● **INSTRUCTIONS FOR THE TASK**:
Each record below should appear again exactly as written.
----- RECORDS FOR PROCESSING -----
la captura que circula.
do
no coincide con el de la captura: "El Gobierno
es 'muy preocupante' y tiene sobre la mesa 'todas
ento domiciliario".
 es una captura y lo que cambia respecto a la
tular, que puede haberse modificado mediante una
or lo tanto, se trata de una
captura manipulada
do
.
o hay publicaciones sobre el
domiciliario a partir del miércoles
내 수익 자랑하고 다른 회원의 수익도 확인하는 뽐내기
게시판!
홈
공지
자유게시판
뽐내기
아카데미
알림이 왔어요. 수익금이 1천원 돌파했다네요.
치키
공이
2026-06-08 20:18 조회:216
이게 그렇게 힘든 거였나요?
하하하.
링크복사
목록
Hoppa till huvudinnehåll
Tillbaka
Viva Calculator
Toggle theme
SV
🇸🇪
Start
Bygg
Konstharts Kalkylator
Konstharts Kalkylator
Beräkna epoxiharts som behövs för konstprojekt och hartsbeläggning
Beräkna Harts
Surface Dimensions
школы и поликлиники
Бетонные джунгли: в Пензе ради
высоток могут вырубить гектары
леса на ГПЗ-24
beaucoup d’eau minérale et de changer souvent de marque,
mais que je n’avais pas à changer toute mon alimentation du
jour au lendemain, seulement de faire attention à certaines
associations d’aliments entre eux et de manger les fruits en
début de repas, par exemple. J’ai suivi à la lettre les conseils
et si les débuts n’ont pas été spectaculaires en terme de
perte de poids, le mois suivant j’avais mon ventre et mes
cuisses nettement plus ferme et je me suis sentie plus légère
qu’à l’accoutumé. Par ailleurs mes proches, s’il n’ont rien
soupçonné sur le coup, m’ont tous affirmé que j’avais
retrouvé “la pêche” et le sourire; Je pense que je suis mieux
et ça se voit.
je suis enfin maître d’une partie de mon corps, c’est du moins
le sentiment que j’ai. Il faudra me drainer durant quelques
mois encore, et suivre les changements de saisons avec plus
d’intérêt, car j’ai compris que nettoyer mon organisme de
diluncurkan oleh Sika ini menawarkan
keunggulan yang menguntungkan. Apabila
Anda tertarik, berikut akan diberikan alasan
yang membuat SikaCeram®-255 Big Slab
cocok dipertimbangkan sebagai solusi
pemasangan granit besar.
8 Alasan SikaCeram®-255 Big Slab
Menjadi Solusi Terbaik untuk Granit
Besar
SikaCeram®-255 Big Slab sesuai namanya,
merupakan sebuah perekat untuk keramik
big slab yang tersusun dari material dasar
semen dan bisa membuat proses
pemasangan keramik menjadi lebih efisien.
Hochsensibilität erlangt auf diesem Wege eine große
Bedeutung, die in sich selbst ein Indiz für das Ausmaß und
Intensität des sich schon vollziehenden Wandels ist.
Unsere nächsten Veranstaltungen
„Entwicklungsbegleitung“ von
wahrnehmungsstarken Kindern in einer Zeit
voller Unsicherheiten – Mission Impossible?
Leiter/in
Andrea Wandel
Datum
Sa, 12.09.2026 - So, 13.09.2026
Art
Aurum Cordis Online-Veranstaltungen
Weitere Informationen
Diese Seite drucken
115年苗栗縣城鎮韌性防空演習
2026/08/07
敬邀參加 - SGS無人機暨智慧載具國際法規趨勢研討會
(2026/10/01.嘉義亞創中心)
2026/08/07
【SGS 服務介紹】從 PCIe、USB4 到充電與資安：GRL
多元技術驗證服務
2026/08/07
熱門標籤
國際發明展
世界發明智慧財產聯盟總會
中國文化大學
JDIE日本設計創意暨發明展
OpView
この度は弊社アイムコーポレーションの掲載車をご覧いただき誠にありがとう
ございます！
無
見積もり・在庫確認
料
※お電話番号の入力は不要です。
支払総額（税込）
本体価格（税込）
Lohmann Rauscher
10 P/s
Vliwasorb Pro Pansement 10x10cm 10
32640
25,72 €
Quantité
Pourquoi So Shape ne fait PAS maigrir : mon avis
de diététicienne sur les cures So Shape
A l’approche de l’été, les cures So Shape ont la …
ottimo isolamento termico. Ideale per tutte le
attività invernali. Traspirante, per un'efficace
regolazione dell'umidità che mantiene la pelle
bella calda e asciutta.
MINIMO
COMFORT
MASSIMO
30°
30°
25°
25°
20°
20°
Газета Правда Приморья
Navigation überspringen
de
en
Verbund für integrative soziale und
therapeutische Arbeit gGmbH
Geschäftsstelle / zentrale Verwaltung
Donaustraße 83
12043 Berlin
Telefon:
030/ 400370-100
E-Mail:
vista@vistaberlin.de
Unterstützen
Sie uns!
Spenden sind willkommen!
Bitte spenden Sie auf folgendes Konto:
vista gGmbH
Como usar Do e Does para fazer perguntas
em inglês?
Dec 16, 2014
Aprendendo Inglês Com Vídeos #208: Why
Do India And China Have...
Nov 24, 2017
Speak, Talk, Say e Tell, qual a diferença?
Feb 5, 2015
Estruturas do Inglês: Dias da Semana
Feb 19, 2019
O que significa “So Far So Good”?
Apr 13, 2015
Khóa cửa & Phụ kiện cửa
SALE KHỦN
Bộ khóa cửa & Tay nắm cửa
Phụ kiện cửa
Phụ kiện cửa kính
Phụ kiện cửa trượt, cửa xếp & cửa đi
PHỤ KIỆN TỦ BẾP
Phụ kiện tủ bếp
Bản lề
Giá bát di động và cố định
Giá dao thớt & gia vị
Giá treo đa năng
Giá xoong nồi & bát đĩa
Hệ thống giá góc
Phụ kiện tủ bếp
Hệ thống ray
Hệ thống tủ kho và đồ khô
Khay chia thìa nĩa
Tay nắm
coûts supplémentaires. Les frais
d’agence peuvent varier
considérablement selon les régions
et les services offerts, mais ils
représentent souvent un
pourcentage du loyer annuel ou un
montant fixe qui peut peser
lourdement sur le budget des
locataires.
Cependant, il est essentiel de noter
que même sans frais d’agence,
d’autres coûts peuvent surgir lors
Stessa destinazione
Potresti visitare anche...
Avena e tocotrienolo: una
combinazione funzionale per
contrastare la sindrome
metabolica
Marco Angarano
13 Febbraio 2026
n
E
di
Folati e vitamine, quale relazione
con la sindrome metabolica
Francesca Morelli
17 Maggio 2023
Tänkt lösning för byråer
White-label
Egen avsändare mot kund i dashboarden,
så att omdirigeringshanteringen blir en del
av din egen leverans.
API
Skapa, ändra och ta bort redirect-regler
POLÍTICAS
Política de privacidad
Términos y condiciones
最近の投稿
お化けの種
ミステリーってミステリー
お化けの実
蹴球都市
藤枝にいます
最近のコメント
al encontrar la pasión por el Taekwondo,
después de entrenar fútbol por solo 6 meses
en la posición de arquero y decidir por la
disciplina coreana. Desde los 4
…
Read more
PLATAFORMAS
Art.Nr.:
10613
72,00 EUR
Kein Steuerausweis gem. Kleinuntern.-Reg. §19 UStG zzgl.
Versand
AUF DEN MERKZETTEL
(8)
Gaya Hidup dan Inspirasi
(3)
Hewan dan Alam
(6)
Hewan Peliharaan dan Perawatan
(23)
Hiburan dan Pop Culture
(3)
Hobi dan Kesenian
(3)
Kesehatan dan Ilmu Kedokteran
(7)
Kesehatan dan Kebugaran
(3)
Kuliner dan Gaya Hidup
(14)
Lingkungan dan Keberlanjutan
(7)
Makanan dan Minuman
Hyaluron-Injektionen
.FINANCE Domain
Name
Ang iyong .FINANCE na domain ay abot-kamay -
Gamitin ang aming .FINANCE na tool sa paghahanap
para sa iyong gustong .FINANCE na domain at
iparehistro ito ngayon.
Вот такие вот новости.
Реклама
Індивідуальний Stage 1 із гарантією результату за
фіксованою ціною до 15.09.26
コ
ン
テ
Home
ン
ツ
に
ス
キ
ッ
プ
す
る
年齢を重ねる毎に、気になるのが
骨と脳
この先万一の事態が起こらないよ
-----
● **SOLUTION FOR THIS PROBLEM**:
la captura que circula.
do
no coincide con el de la captura: "El Gobierno
es 'muy preocupante' y tiene sobre la mesa 'todas
ento domiciliario".
 es una captura y lo que cambia respecto a la
tular, que puede haberse modificado mediante una
or lo tanto, se trata de una
captura manipulada
do
.
o hay publicaciones sobre el
domiciliario a partir del miércoles
내 수익 자랑하고 다른 회원의 수익도 확인하는 뽐내기
게시판!
홈
공지
자유게시판
뽐내기
아카데미
알림이 왔어요. 수익금이 1천원 돌파했다네요.
치키
공이
2026-06-08 20:18 조회:216
이게 그렇게 힘든 거였나요?
하하하.
링크복사
목록
Hoppa till huvudinnehåll
Tillbaka
Viva Calculator
Toggle theme
SV
🇸🇪
Start
Bygg
Konstharts Kalkylator
Konstharts Kalkylator
Beräkna epoxiharts som behövs för konstprojekt och hartsbeläggning
Beräkna Harts
Surface Dimensions
школы и поликлиники
Бетонные джунгли: в Пензе ради
высоток могут вырубить гектары
леса на ГПЗ-24
beaucoup d’eau minérale et de changer souvent de marque,
mais que je n’avais pas à changer toute mon alimentation du
jour au lendemain, seulement de faire attention à certaines
associations d’aliments entre eux et de manger les fruits en
début de repas, par exemple. J’ai suivi à la lettre les conseils
et si les débuts n’ont pas été spectaculaires en terme de
perte de poids, le mois suivant j’avais mon ventre et mes
cuisses nettement plus ferme et je me suis sentie plus légère
qu’à l’accoutumé. Par ailleurs mes proches, s’il n’ont rien
soupçonné sur le coup, m’ont tous affirmé que j’avais
retrouvé “la pêche” et le sourire; Je pense que je suis mieux
et ça se voit.
je suis enfin maître d’une partie de mon corps, c’est du moins
le sentiment que j’ai. Il faudra me drainer durant quelques
mois encore, et suivre les changements de saisons avec plus
d’intérêt, car j’ai compris que nettoyer mon organisme de
diluncurkan oleh Sika ini menawarkan
keunggulan yang menguntungkan. Apabila
Anda tertarik, berikut akan diberikan alasan
yang membuat SikaCeram®-255 Big Slab
cocok dipertimbangkan sebagai solusi
pemasangan granit besar.
8 Alasan SikaCeram®-255 Big Slab
Menjadi Solusi Terbaik untuk Granit
Besar
SikaCeram®-255 Big Slab sesuai namanya,
merupakan sebuah perekat untuk keramik
big slab yang tersusun dari material dasar
semen dan bisa membuat proses
pemasangan keramik menjadi lebih efisien.
Hochsensibilität erlangt auf diesem Wege eine große
Bedeutung, die in sich selbst ein Indiz für das Ausmaß und
Intensität des sich schon vollziehenden Wandels ist.
Unsere nächsten Veranstaltungen
„Entwicklungsbegleitung“ von
wahrnehmungsstarken Kindern in einer Zeit
voller Unsicherheiten – Mission Impossible?
Leiter/in
Andrea Wandel
Datum
Sa, 12.09.2026 - So, 13.09.2026
Art
Aurum Cordis Online-Veranstaltungen
Weitere Informationen
Diese Seite drucken
115年苗栗縣城鎮韌性防空演習
2026/08/07
敬邀參加 - SGS無人機暨智慧載具國際法規趨勢研討會
(2026/10/01.嘉義亞創中心)
2026/08/07
【SGS 服務介紹】從 PCIe、USB4 到充電與資安：GRL
多元技術驗證服務
2026/08/07
熱門標籤
國際發明展
世界發明智慧財產聯盟總會
中國文化大學
JDIE日本設計創意暨發明展
OpView
この度は弊社アイムコーポレーションの掲載車をご覧いただき誠にありがとう
ございます！
無
見積もり・在庫確認
料
※お電話番号の入力は不要です。
支払総額（税込）
本体価格（税込）
Lohmann Rauscher
10 P/s
Vliwasorb Pro Pansement 10x10cm 10
32640
25,72 €
Quantité
Pourquoi So Shape ne fait PAS maigrir : mon avis
de diététicienne sur les cures So Shape
A l’approche de l’été, les cures So Shape ont la …
ottimo isolamento termico. Ideale per tutte le
attività invernali. Traspirante, per un'efficace
regolazione dell'umidità che mantiene la pelle
bella calda e asciutta.
MINIMO
COMFORT
MASSIMO
30°
30°
25°
25°
20°
20°
Газета Правда Приморья
Navigation überspringen
de
en
Verbund für integrative soziale und
therapeutische Arbeit gGmbH
Geschäftsstelle / zentrale Verwaltung
Donaustraße 83
12043 Berlin
Telefon:
030/ 400370-100
E-Mail:
vista@vistaberlin.de
Unterstützen
Sie uns!
Spenden sind willkommen!
Bitte spenden Sie auf folgendes Konto:
vista gGmbH
Como usar Do e Does para fazer perguntas
em inglês?
Dec 16, 2014
Aprendendo Inglês Com Vídeos #208: Why
Do India And China Have...
Nov 24, 2017
Speak, Talk, Say e Tell, qual a diferença?
Feb 5, 2015
Estruturas do Inglês: Dias da Semana
Feb 19, 2019
O que significa “So Far So Good”?
Apr 13, 2015
Khóa cửa & Phụ kiện cửa
SALE KHỦN
Bộ khóa cửa & Tay nắm cửa
Phụ kiện cửa
Phụ kiện cửa kính
Phụ kiện cửa trượt, cửa xếp & cửa đi
PHỤ KIỆN TỦ BẾP
Phụ kiện tủ bếp
Bản lề
Giá bát di động và cố định
Giá dao thớt & gia vị
Giá treo đa năng
Giá xoong nồi & bát đĩa
Hệ thống giá góc
Phụ kiện tủ bếp
Hệ thống ray
Hệ thống tủ kho và đồ khô
Khay chia thìa nĩa
Tay nắm
coûts supplémentaires. Les frais
d’agence peuvent varier
considérablement selon les régions
et les services offerts, mais ils
représentent souvent un
pourcentage du loyer annuel ou un
montant fixe qui peut peser
lourdement sur le budget des
locataires.
Cependant, il est essentiel de noter
que même sans frais d’agence,
d’autres coûts peuvent surgir lors
Stessa destinazione
Potresti visitare anche...
Avena e tocotrienolo: una
combinazione funzionale per
contrastare la sindrome
metabolica
Marco Angarano
13 Febbraio 2026
n
E
di
Folati e vitamine, quale relazione
con la sindrome metabolica
Francesca Morelli
17 Maggio 2023
Tänkt lösning för byråer
White-label
Egen avsändare mot kund i dashboarden,
så att omdirigeringshanteringen blir en del
av din egen leverans.
API
Skapa, ändra och ta bort redirect-regler
POLÍTICAS
Política de privacidad
Términos y condiciones
最近の投稿
お化けの種
ミステリーってミステリー
お化けの実
蹴球都市
藤枝にいます
最近のコメント
al encontrar la pasión por el Taekwondo,
después de entrenar fútbol por solo 6 meses
en la posición de arquero y decidir por la
disciplina coreana. Desde los 4
…
Read more
PLATAFORMAS
Art.Nr.:
10613
72,00 EUR
Kein Steuerausweis gem. Kleinuntern.-Reg. §19 UStG zzgl.
Versand
AUF DEN MERKZETTEL
(8)
Gaya Hidup dan Inspirasi
(3)
Hewan dan Alam
(6)
Hewan Peliharaan dan Perawatan
(23)
Hiburan dan Pop Culture
(3)
Hobi dan Kesenian
(3)
Kesehatan dan Ilmu Kedokteran
(7)
Kesehatan dan Kebugaran
(3)
Kuliner dan Gaya Hidup
(14)
Lingkungan dan Keberlanjutan
(7)
Makanan dan Minuman
Hyaluron-Injektionen
.FINANCE Domain
Name
Ang iyong .FINANCE na domain ay abot-kamay -
Gamitin ang aming .FINANCE na tool sa paghahanap
para sa iyong gustong .FINANCE na domain at
iparehistro ito ngayon.
Вот такие вот новости.
Реклама
Індивідуальний Stage 1 із гарантією результату за
фіксованою ціною до 15.09.26
コ
ン
テ
Home
ン
ツ
に
ス
キ
ッ
プ
す
る
年齢を重ねる毎に、気になるのが
骨と脳
この先万一の事態が起こらないよ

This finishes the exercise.